В эти первые годы литературной своей деятельности он работал очень много, потому что к маю 1831 года у него уже готово было несколько повестей, составивших первый том "Вечеров на хуторе близ Диканьки". Не зная, как распорядиться с этими повестями, Гоголь обратился за советом к П.А. Плетневу. Плетнев хотел оградить юношу от влияния литературных партий и в то же время спасти повести от предубеждения людей, которые знали Гоголя лично или по первым его опытам, и не получили о нем высокого понятия. Поэтому он присоветовал Гоголю, на первый раз, строжайшее incognito и придумал для его повестей заглавие, которое бы возбудило в публике любопытство.

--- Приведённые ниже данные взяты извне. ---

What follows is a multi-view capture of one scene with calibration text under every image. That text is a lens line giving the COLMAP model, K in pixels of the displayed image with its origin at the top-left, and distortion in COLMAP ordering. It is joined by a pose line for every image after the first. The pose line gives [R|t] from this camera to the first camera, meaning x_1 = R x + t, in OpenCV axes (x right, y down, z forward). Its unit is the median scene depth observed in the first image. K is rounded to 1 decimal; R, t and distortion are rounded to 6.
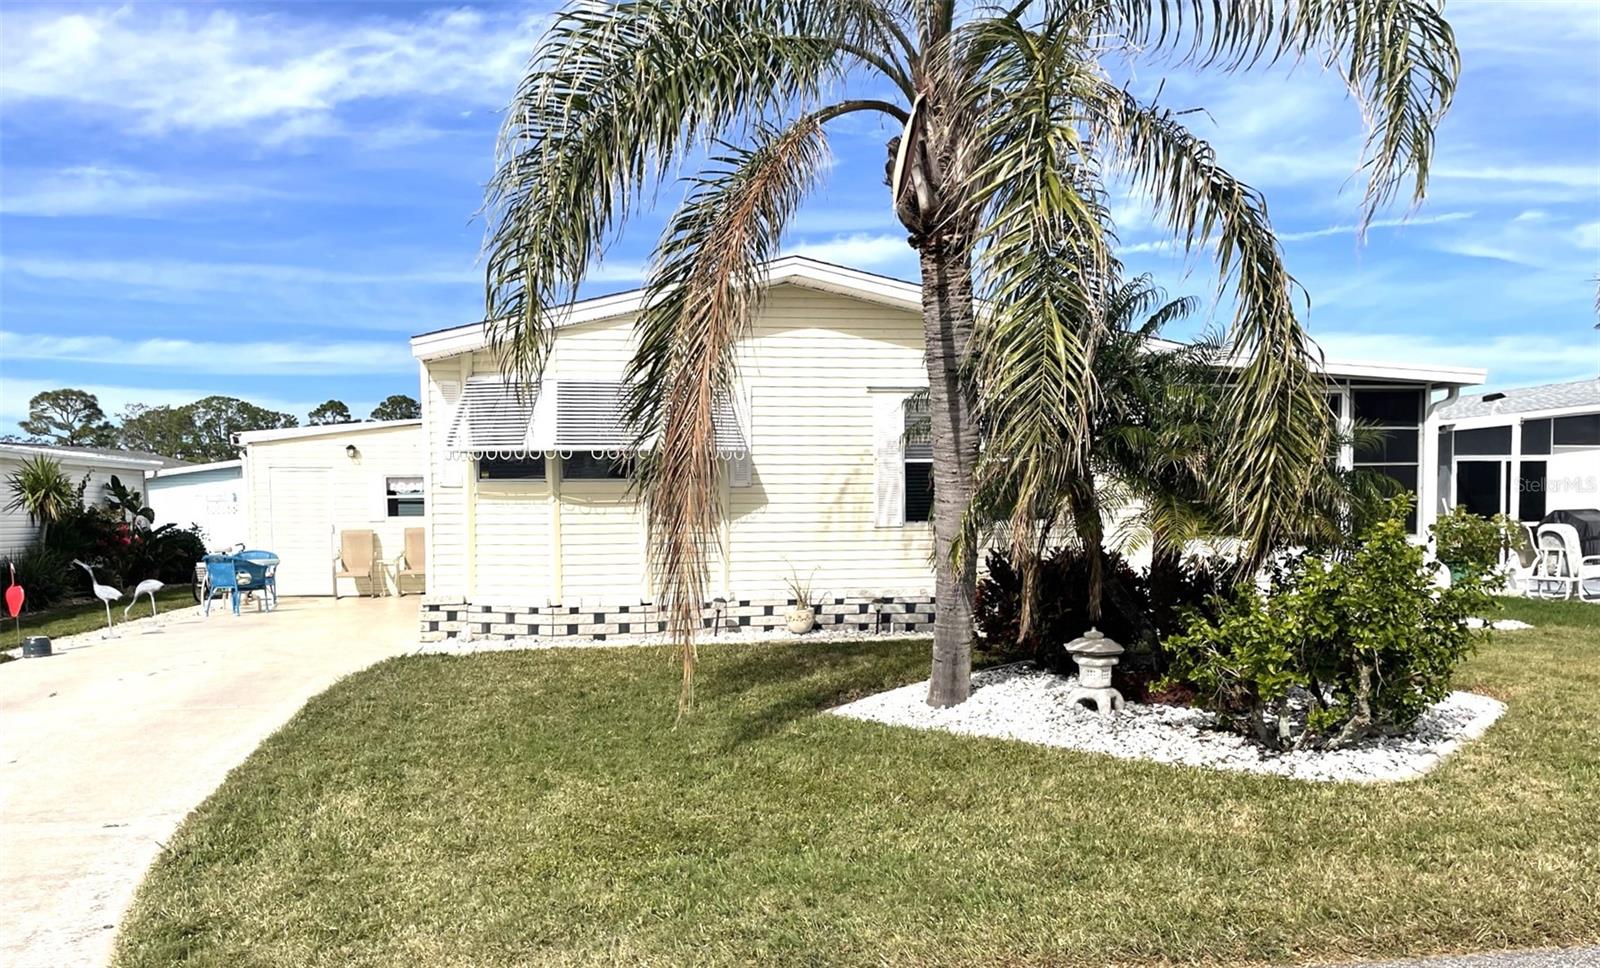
lens RADIAL K [[1251.0, 0, 801.0], [0, 1251.0, 553.3], [0, 0, 1]] dist [0.003061, -0.001567]
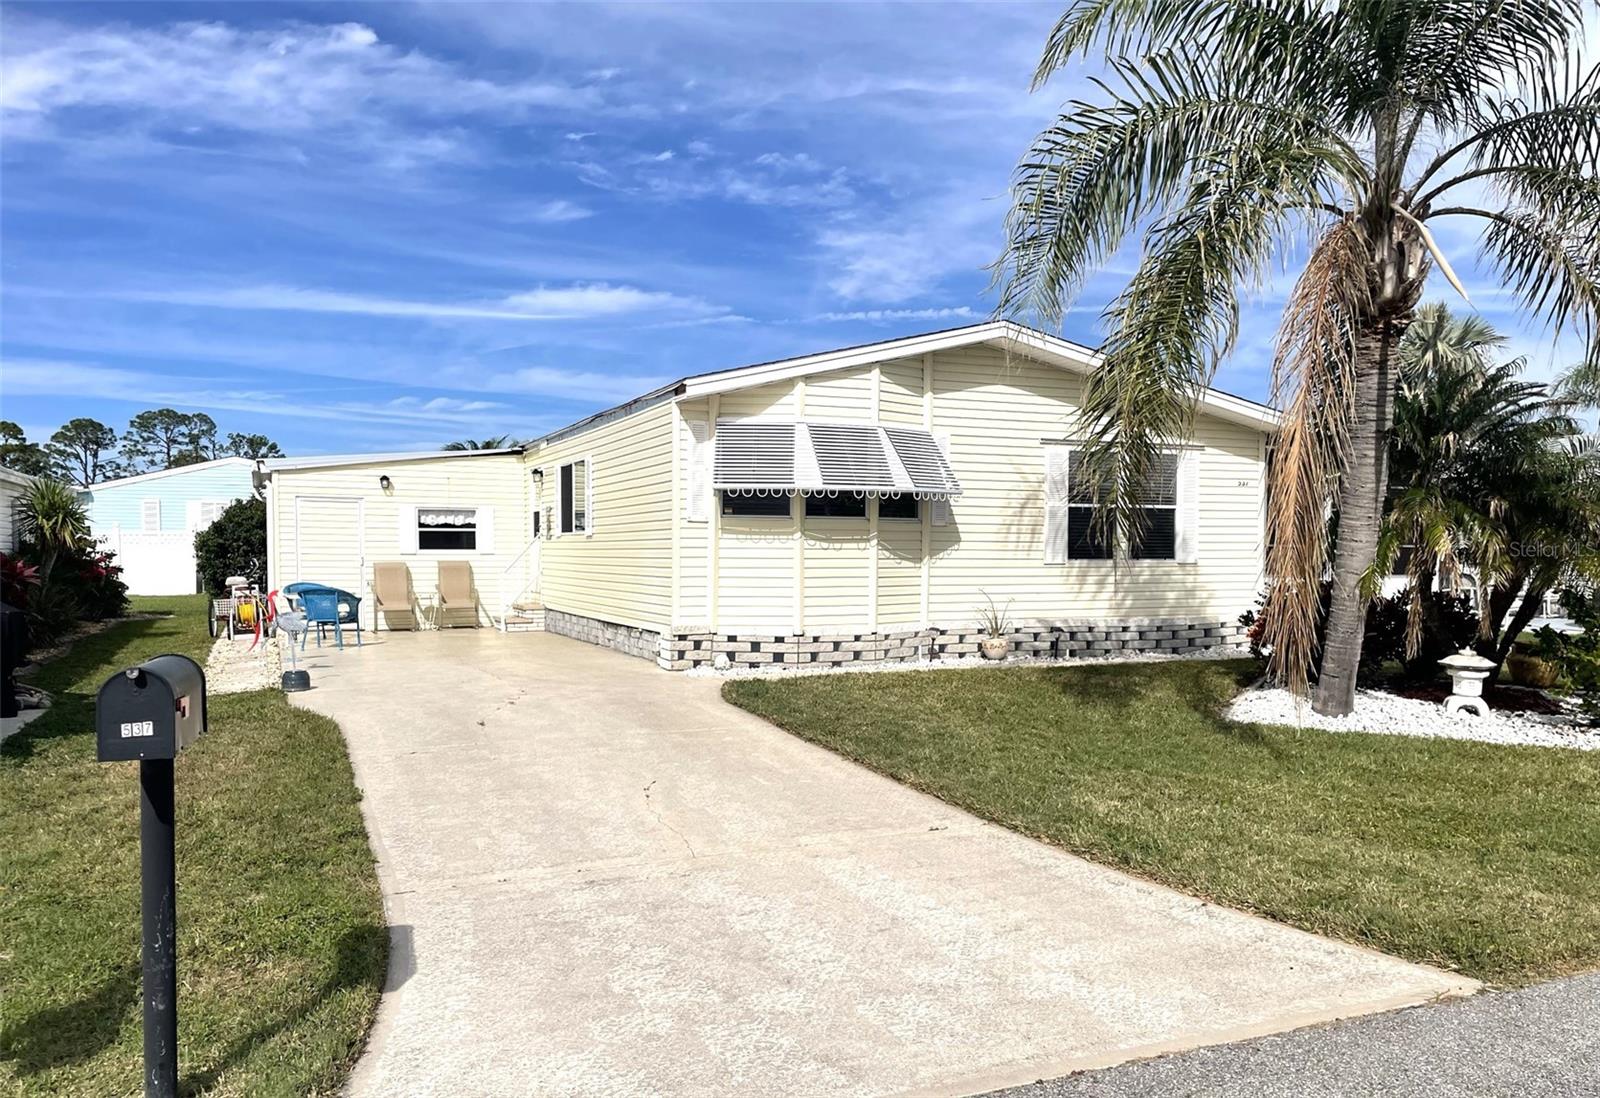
lens RADIAL K [[1206.1, 0, 800.0], [0, 1206.1, 549.0], [0, 0, 1]] dist [0.057465, -0.077717]
pose [[0.971721, 0.012803, 0.235785, -0.419082], [-0.004150, 0.999301, -0.037161, 0.006856], [-0.236096, 0.035132, 0.971095, 0.001534]]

Так появились в свет "Повести, изданные пасичником Рудым Паньком", который будто бы жил возле Диканьки, принадлежавшей князю Кочубею. Книга была принята огромным большинством любителей литературы с восторгом, и не прошло года, как уже появилась в печати вторая часть "Вечеров на хуторе". Пасичник Рудый Панько очевидно был ободрен первым приемом и разболтался в предисловиях ко второй книжке еще любезнее [77]
.Между зоилами Гоголя особенно отличался Н. Полевой, который, вообразив, что Рудый Панько - новый псевдоним О. Сомова, писавшего под именем Байского, напал на "Вечера на хуторе" и старался доказать, что Гоголь вовсе не малороссиянин, а "москаль, да еще и горожанин". По этому случаю в тогдашних "Литературных Прибавлениях к Русскому Инвалиду" появилась статья Никиты Лугового, в которой доказано, что Полевой имел самые превратные понятия о Малороссии.
Возвратимся несколько назад и проследим эпоху первых литературных успехов Гоголя по письмам его к матери. Они очень многочисленны и пространны, но наполнены большею частью семейными мелочами, строительными и хозяйственными рассуждениями. Я приведу из них только краткие выписки, опустив даже и выражения нежнейшей сыновней любви и почтения, которыми Гоголь был преисполнен к матери и в которых он изливался с горячим многословием юности.
Ноября 12-го, 1829. "Вы пишете, что довольно нерасчетливо живу, или по крайней мере жил прежде. Но, ради Бога, не верьте Св<етлично>му: в жизнь мою я не видал такого жестокого лгуна. Когда он видел, чтобы у меня пировало множество гостей на мой счет? когда я нанимал квартиру, состоящую из 3-х комнат один? И теперь нанимаем мы 3 комнаты; но нас три человека вместе стоят, и комнатки очень небольшие. Еще прошу вас, маминька, - не думайте найти во мне хотя искру гордости. Если я прежде казался таковым, то теперь не покажусь, верно, им. Ваши мысли на этот счет совершенно согласны с моими. Они стоят быть написаны золотыми буквами; жаль только, что редкие следуют им".
Исполняя желание матери знать обо всем, что встретит он замечательного в своем путешествии, он говорит, что претерпел на море бурю, "во время которой и мысль о страхе не закрадывалась в его душу", описывает шведские и датские берега и остров Борнгольм; наконец упоминает, что, кроме Любека и Траве-мунда, был также - хотя "очень мало", - и в Гамбурге.